### RECORD EXCERPTS ###

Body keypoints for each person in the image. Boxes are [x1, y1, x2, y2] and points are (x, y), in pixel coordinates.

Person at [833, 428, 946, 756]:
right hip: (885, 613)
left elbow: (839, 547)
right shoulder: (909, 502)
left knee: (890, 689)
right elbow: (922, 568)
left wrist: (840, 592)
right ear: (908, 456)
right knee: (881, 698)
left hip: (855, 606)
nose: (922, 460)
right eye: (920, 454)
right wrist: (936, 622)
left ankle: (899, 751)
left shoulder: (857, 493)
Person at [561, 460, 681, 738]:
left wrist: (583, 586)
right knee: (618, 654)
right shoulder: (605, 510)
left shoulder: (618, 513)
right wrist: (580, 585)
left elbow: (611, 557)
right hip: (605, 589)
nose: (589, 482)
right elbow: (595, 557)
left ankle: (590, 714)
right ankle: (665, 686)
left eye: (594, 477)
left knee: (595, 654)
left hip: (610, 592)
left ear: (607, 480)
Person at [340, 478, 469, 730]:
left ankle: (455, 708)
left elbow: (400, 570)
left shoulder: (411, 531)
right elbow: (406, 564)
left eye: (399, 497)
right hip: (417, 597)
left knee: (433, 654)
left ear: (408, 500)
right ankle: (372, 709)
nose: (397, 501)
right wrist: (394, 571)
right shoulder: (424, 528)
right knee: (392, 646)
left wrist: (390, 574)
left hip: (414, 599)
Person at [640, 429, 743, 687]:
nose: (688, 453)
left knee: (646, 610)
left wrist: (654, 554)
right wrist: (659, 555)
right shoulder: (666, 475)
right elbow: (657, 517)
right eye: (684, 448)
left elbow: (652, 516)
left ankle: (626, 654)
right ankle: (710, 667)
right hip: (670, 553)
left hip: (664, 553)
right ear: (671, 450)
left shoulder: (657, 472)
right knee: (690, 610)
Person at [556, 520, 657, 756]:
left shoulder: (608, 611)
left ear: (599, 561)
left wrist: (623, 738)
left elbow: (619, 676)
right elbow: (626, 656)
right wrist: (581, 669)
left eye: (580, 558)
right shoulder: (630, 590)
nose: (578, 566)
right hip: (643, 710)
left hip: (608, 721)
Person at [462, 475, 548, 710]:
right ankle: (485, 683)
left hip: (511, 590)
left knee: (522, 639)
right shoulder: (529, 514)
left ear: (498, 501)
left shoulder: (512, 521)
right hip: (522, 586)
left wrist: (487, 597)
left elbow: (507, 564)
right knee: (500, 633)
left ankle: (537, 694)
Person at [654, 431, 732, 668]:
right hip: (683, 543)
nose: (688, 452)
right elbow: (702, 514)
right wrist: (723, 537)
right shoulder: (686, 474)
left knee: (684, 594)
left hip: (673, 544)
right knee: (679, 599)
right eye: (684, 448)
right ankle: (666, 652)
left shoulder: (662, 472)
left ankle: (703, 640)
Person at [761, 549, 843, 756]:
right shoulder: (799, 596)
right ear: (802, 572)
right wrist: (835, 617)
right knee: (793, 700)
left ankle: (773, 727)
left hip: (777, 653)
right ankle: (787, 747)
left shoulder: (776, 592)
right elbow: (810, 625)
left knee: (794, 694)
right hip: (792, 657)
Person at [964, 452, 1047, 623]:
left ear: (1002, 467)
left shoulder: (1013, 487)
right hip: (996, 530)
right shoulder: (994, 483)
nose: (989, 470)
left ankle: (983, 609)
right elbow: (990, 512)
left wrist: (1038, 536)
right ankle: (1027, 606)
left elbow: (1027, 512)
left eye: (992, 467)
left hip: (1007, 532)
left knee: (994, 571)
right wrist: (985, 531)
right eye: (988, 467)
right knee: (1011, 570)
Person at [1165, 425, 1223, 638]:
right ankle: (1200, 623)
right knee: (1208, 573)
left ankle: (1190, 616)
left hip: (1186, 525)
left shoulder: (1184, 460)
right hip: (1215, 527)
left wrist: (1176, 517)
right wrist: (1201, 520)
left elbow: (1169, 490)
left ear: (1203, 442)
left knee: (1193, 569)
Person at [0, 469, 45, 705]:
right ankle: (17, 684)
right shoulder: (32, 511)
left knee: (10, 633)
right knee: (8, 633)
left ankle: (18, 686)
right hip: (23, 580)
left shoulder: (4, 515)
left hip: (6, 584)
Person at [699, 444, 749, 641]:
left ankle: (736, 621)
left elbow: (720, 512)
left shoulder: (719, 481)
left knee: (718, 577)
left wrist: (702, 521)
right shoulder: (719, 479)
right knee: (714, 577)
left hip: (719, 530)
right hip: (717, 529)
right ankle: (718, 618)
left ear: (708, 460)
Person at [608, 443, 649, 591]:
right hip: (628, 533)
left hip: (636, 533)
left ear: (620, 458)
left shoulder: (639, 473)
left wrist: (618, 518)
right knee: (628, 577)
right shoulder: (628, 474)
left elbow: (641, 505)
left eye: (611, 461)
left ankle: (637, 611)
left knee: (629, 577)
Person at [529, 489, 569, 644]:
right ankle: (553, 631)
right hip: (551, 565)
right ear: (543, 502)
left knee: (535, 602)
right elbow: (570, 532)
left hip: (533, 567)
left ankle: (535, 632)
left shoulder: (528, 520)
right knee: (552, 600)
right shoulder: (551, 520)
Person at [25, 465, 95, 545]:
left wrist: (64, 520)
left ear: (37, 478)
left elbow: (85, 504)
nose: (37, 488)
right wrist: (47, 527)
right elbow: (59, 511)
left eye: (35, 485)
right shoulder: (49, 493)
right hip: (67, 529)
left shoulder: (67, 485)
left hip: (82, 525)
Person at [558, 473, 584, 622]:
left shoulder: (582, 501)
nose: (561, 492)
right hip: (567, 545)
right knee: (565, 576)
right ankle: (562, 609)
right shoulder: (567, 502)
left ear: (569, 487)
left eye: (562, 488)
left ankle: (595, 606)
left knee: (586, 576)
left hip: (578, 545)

###

> _TASK TO COMPLETE_
Count the lines above that contain the word "nose". Write only the number.

> _SOLUTION FOR THIS TASK_
9